◆ **Task input**
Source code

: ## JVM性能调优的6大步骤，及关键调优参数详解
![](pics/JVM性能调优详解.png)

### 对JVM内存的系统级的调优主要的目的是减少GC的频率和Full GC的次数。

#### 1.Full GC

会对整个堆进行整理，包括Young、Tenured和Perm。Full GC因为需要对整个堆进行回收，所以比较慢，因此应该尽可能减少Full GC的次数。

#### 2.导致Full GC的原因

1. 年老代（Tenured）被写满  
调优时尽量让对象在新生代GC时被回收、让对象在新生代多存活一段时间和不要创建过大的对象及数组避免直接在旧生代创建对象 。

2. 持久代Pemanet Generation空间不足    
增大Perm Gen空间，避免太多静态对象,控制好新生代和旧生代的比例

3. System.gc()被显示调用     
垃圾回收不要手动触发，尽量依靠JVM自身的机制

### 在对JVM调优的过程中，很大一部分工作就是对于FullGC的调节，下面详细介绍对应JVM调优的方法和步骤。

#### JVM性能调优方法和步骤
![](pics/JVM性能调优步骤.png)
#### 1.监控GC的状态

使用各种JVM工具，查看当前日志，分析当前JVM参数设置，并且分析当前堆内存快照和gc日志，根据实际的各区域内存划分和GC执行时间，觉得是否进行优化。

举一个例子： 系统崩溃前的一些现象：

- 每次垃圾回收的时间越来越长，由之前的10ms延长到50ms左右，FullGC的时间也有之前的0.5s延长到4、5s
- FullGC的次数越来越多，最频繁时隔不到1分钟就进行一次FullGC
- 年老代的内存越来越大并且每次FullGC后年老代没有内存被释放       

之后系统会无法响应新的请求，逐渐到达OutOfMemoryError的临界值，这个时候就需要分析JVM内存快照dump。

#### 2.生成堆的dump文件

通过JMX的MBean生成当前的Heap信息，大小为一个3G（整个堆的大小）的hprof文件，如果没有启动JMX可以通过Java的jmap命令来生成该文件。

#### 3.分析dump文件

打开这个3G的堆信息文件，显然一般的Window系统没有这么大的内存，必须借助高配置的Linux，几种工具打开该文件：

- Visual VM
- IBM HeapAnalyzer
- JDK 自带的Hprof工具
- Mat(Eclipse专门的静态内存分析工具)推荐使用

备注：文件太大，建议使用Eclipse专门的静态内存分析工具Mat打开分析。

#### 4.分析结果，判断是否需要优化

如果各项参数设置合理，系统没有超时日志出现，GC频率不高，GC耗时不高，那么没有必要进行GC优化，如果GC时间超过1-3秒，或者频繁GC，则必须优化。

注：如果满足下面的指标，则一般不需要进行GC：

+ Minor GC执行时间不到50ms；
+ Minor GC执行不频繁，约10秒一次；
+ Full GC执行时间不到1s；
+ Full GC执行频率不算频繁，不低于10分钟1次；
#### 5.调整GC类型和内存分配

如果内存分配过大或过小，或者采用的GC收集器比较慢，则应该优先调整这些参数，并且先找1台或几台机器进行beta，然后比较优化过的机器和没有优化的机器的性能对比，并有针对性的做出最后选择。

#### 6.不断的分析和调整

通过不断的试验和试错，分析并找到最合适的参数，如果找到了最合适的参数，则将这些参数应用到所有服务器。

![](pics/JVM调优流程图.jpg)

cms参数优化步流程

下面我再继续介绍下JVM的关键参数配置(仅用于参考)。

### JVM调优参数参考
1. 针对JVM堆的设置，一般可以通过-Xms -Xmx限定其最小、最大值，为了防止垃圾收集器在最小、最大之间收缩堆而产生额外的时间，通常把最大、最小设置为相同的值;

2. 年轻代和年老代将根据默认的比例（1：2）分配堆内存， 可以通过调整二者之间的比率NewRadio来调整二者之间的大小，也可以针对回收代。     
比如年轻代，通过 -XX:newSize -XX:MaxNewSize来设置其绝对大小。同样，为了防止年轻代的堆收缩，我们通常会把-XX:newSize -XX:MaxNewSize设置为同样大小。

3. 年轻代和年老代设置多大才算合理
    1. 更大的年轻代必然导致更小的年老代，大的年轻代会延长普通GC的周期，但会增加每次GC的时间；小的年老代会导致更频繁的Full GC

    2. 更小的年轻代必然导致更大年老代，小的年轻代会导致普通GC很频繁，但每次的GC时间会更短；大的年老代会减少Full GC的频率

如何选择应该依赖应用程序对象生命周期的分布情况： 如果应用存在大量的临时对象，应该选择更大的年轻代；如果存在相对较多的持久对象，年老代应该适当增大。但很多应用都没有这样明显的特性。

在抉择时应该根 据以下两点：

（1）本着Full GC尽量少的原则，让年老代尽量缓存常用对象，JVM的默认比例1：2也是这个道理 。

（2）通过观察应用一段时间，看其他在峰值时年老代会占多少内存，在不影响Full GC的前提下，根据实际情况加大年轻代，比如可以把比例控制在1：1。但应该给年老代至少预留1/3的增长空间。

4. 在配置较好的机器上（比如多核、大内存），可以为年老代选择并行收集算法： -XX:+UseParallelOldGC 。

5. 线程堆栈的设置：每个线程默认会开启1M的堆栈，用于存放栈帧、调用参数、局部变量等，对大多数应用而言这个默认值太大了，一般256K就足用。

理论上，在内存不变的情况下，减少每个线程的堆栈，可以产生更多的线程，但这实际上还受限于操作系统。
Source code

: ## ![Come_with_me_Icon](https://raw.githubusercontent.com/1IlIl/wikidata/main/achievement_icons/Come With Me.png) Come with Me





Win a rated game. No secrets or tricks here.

◆ **About this exercise**
All entries above need to be copied verbatim.

◆ **Expected output**
Source code

: ## JVM性能调优的6大步骤，及关键调优参数详解
![](pics/JVM性能调优详解.png)

### 对JVM内存的系统级的调优主要的目的是减少GC的频率和Full GC的次数。

#### 1.Full GC

会对整个堆进行整理，包括Young、Tenured和Perm。Full GC因为需要对整个堆进行回收，所以比较慢，因此应该尽可能减少Full GC的次数。

#### 2.导致Full GC的原因

1. 年老代（Tenured）被写满  
调优时尽量让对象在新生代GC时被回收、让对象在新生代多存活一段时间和不要创建过大的对象及数组避免直接在旧生代创建对象 。

2. 持久代Pemanet Generation空间不足    
增大Perm Gen空间，避免太多静态对象,控制好新生代和旧生代的比例

3. System.gc()被显示调用     
垃圾回收不要手动触发，尽量依靠JVM自身的机制

### 在对JVM调优的过程中，很大一部分工作就是对于FullGC的调节，下面详细介绍对应JVM调优的方法和步骤。

#### JVM性能调优方法和步骤
![](pics/JVM性能调优步骤.png)
#### 1.监控GC的状态

使用各种JVM工具，查看当前日志，分析当前JVM参数设置，并且分析当前堆内存快照和gc日志，根据实际的各区域内存划分和GC执行时间，觉得是否进行优化。

举一个例子： 系统崩溃前的一些现象：

- 每次垃圾回收的时间越来越长，由之前的10ms延长到50ms左右，FullGC的时间也有之前的0.5s延长到4、5s
- FullGC的次数越来越多，最频繁时隔不到1分钟就进行一次FullGC
- 年老代的内存越来越大并且每次FullGC后年老代没有内存被释放       

之后系统会无法响应新的请求，逐渐到达OutOfMemoryError的临界值，这个时候就需要分析JVM内存快照dump。

#### 2.生成堆的dump文件

通过JMX的MBean生成当前的Heap信息，大小为一个3G（整个堆的大小）的hprof文件，如果没有启动JMX可以通过Java的jmap命令来生成该文件。

#### 3.分析dump文件

打开这个3G的堆信息文件，显然一般的Window系统没有这么大的内存，必须借助高配置的Linux，几种工具打开该文件：

- Visual VM
- IBM HeapAnalyzer
- JDK 自带的Hprof工具
- Mat(Eclipse专门的静态内存分析工具)推荐使用

备注：文件太大，建议使用Eclipse专门的静态内存分析工具Mat打开分析。

#### 4.分析结果，判断是否需要优化

如果各项参数设置合理，系统没有超时日志出现，GC频率不高，GC耗时不高，那么没有必要进行GC优化，如果GC时间超过1-3秒，或者频繁GC，则必须优化。

注：如果满足下面的指标，则一般不需要进行GC：

+ Minor GC执行时间不到50ms；
+ Minor GC执行不频繁，约10秒一次；
+ Full GC执行时间不到1s；
+ Full GC执行频率不算频繁，不低于10分钟1次；
#### 5.调整GC类型和内存分配

如果内存分配过大或过小，或者采用的GC收集器比较慢，则应该优先调整这些参数，并且先找1台或几台机器进行beta，然后比较优化过的机器和没有优化的机器的性能对比，并有针对性的做出最后选择。

#### 6.不断的分析和调整

通过不断的试验和试错，分析并找到最合适的参数，如果找到了最合适的参数，则将这些参数应用到所有服务器。

![](pics/JVM调优流程图.jpg)

cms参数优化步流程

下面我再继续介绍下JVM的关键参数配置(仅用于参考)。

### JVM调优参数参考
1. 针对JVM堆的设置，一般可以通过-Xms -Xmx限定其最小、最大值，为了防止垃圾收集器在最小、最大之间收缩堆而产生额外的时间，通常把最大、最小设置为相同的值;

2. 年轻代和年老代将根据默认的比例（1：2）分配堆内存， 可以通过调整二者之间的比率NewRadio来调整二者之间的大小，也可以针对回收代。     
比如年轻代，通过 -XX:newSize -XX:MaxNewSize来设置其绝对大小。同样，为了防止年轻代的堆收缩，我们通常会把-XX:newSize -XX:MaxNewSize设置为同样大小。

3. 年轻代和年老代设置多大才算合理
    1. 更大的年轻代必然导致更小的年老代，大的年轻代会延长普通GC的周期，但会增加每次GC的时间；小的年老代会导致更频繁的Full GC

    2. 更小的年轻代必然导致更大年老代，小的年轻代会导致普通GC很频繁，但每次的GC时间会更短；大的年老代会减少Full GC的频率

如何选择应该依赖应用程序对象生命周期的分布情况： 如果应用存在大量的临时对象，应该选择更大的年轻代；如果存在相对较多的持久对象，年老代应该适当增大。但很多应用都没有这样明显的特性。

在抉择时应该根 据以下两点：

（1）本着Full GC尽量少的原则，让年老代尽量缓存常用对象，JVM的默认比例1：2也是这个道理 。

（2）通过观察应用一段时间，看其他在峰值时年老代会占多少内存，在不影响Full GC的前提下，根据实际情况加大年轻代，比如可以把比例控制在1：1。但应该给年老代至少预留1/3的增长空间。

4. 在配置较好的机器上（比如多核、大内存），可以为年老代选择并行收集算法： -XX:+UseParallelOldGC 。

5. 线程堆栈的设置：每个线程默认会开启1M的堆栈，用于存放栈帧、调用参数、局部变量等，对大多数应用而言这个默认值太大了，一般256K就足用。

理论上，在内存不变的情况下，减少每个线程的堆栈，可以产生更多的线程，但这实际上还受限于操作系统。
Source code

: ## ![Come_with_me_Icon](https://raw.githubusercontent.com/1IlIl/wikidata/main/achievement_icons/Come With Me.png) Come with Me





Win a rated game. No secrets or tricks here.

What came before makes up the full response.